2- All indications are that the Redskins’ top wide receiver, Pierre Garçon, will miss his second straight game and fourth overall with a nagging foot injury.
Fred Davis, Santana Moss, Leonard Hankerson and Josh Morgan have done a nice job picking up the slack, combining for 943 yards. At some point, though, the lack of an elite downfield and red zone threat will catch up with them. (The Redskins are tied for 26th in touchdown receptions with 6.)
Mike Shanahan said he hopes that rest, treatment and injections will get Garçon back on the field. But as the coach said this week, the injury is “very much a mystery.”
3- Alfred Morris had his lowest production as a professional last Sunday, rushing for 47 yards (on 16 carries), or roughly half of his typical output, against Minnesota.
Offensive coordinator Kyle Shanahan said the downturn was the result of a Vikings’ defense that’s been good against the run and the fact that Morris was used more on a quick-hitting plays.

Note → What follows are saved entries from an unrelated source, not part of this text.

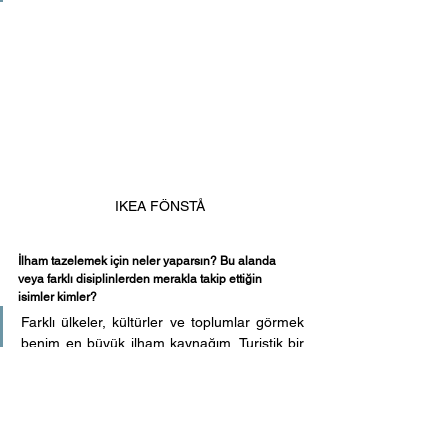
IKEA FÖNSTÅ
İlham tazelemek için neler yaparsın? Bu alanda 
veya farklı disiplinlerden merakla takip ettiğin 
isimler kimler?
Farklı ülkeler, kültürler ve toplumlar görmek 
benim en büyük ilham kaynağım. Turistik bir 
geziden ziyade gittiğim bölgede en az beş-
altı aylık bir yaşamdan bahsediyorum. Bu 
şekilde o kültürlerin içine girebilir, toplumların 
düşünce yapılarını öğrenebilir, yüzyıllarda 
oluşmuş yaşam tarzını anlayabilir ve bunu 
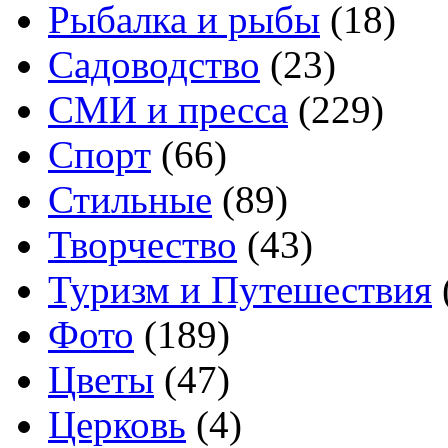
Рыбалка и рыбы
(18)
Садоводство
(23)
СМИ и пресса
(229)
Спорт
(66)
Стильные
(89)
Творчество
(43)
Туризм и Путешествия
Фото
(189)
Цветы
(47)
Церковь
(4)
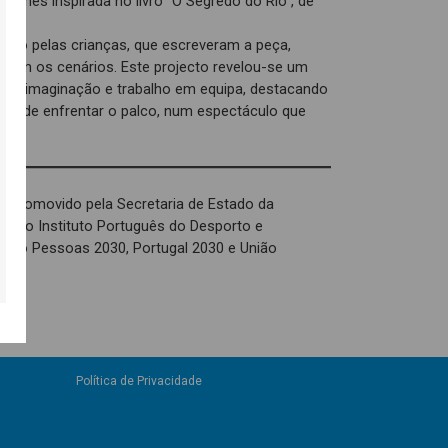
ntoches inspirada no livro “O Segredo do Rio”, de
ruído pelas crianças, que escreveram a peça,
aram os cenários. Este projecto revelou-se um
dade, imaginação e trabalho em equipa, destacando
m de enfrentar o palco, num espectáculo que
é promovido pela Secretaria de Estado da
és do Instituto Português do Desporto e
o pelo Pessoas 2030, Portugal 2030 e União
Política de Privacidade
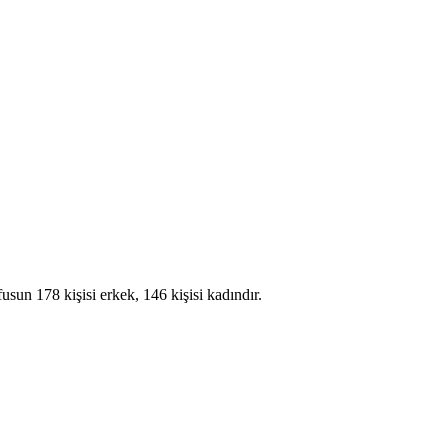
un 178 kişisi erkek, 146 kişisi kadındır.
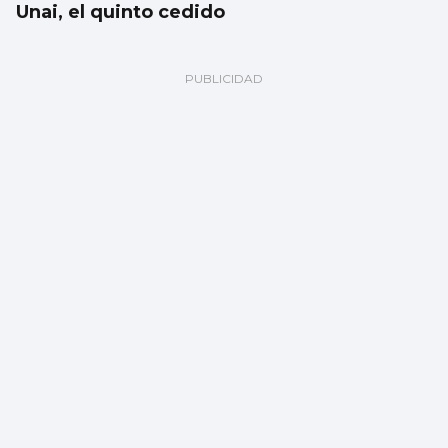
Unai, el quinto cedido
El fin de las rebajas fiscales eleva los
carburantes un 20%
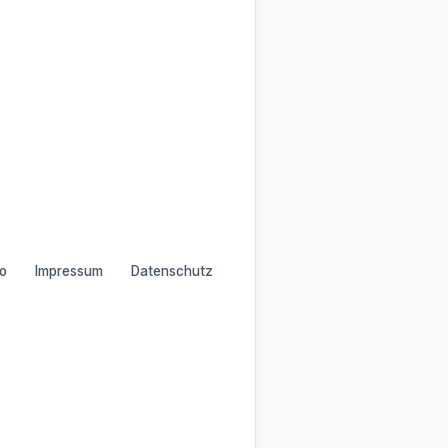
o
Impressum
Datenschutz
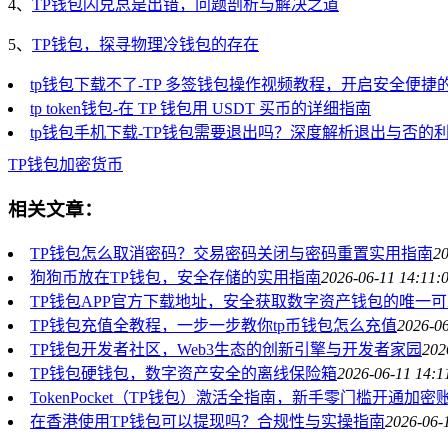
4、
TP钱包闪兑总是出错，问题剖析与解决之道
5、
TP钱包，探寻物理冷钱包的存在
tp钱包下载不了-TP 多签钱包操作视频教程，开启安全便捷
tp token钱包-在 TP 钱包用 USDT 买币的详细指南
tp钱包手机下载-TP钱包需要退出吗？深度解析退出与否的
TP
钱包
加密货币
相关文章：
TP钱包怎么取消密码？交易密码关闭与密码重置实用指南
20
狗狗币放在TP钱包，安全存储的实用指南
2026-06-11 14:11:
TP钱包APP官方下载地址，安全获取数字资产钱包的唯一
TP钱包充值全教程，一步一步教你tp币钱包怎么充值
2026-06
TP钱包开发者社区，Web3生态的创新引擎与开发者家园
202
TP钱包硬钱包，数字资产安全的离线保险箱
2026-06-11 14:1
TokenPocket（TP钱包）激活全指南，新手零门槛开通加密
在香港使用TP钱包可以提现吗？合规性与实操指南
2026-06-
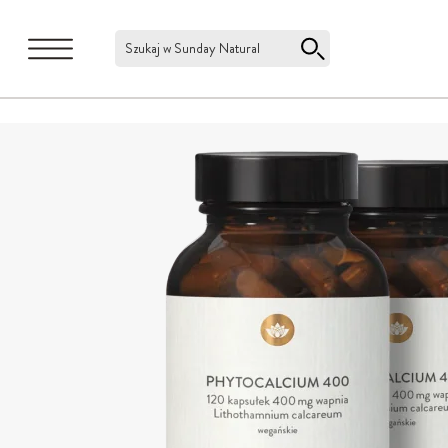
Szukaj w Sunday Natural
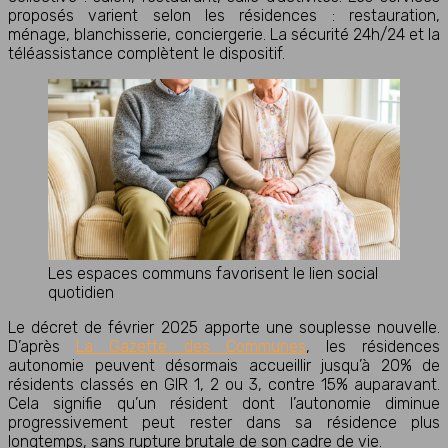
proposés varient selon les résidences : restauration,
ménage, blanchisserie, conciergerie. La sécurité 24h/24 et la
téléassistance complètent le dispositif.
Les espaces communs favorisent le lien social
quotidien
Le décret de février 2025 apporte une souplesse nouvelle.
D’après
La Gazette des Communes
, les
résidences
autonomie
peuvent désormais accueillir jusqu’à
20
%
de
résidents classés en GIR 1, 2 ou 3, contre 15% auparavant.
Cela signifie qu’un résident dont l’autonomie diminue
progressivement peut rester dans sa résidence plus
longtemps, sans rupture brutale de son cadre de vie.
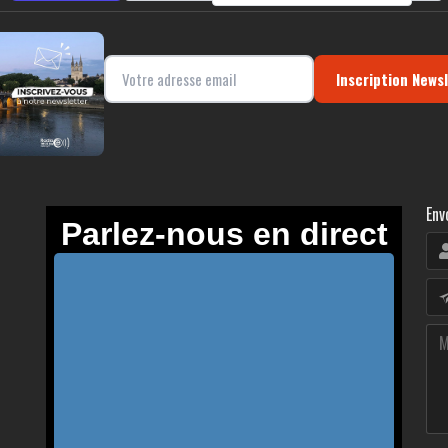
Inscription News
Env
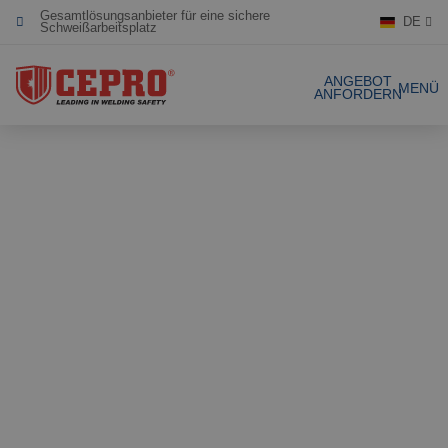
DE
Engagiert & flexibel
Zertifizierte Produkte
ANGEBOT
MENÜ
ANFORDERN
Unsere Produkte
Gesamtlösungen
Projekte
Schweissvorhäng
Angebot anfordern
Schweisslamellen
Kontakt
Stellwände
Lamellenstreifen
Referenzen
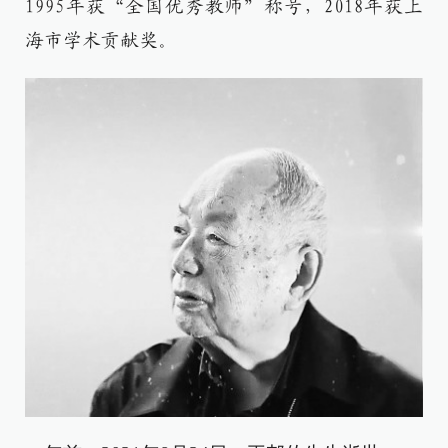
1995年获“全国优秀教师”称号，2018年获上
海市学术贡献奖。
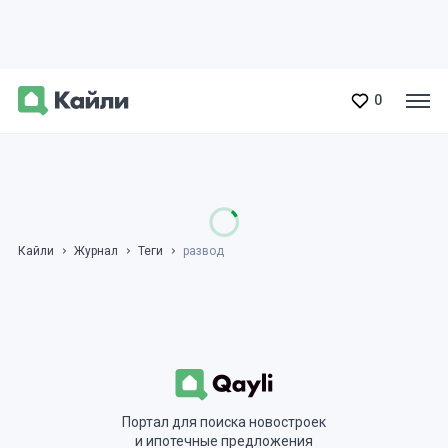
0
Кайли
Журнал
Теги
развод
Портал для поиска новостроек
и ипотечные предложения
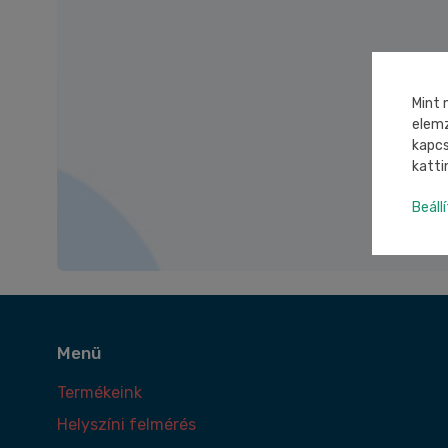
Mint 
elemz
kapcs
katti
Beáll
Menü
Termékeink
Helyszíni felmérés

On Sunday, Morris will face a Giants front that’s led by defensive ends Justin Tuck, Osi Umenyiora, and Jason Pierre Paul and is widely considered among the NFL’s best. The unit has held four of its six opponents to a team total of 84 or fewer yards on the ground.
Morris is also contending with the reality that he’s no longer an unknown. Opponents now have six games of film to study.
That said, Kyle Shanahan is not concerned.
“He’s going to get his yards and people are going to have to commit to him,” Shanahan said. “ And when they do, it opens up other people.”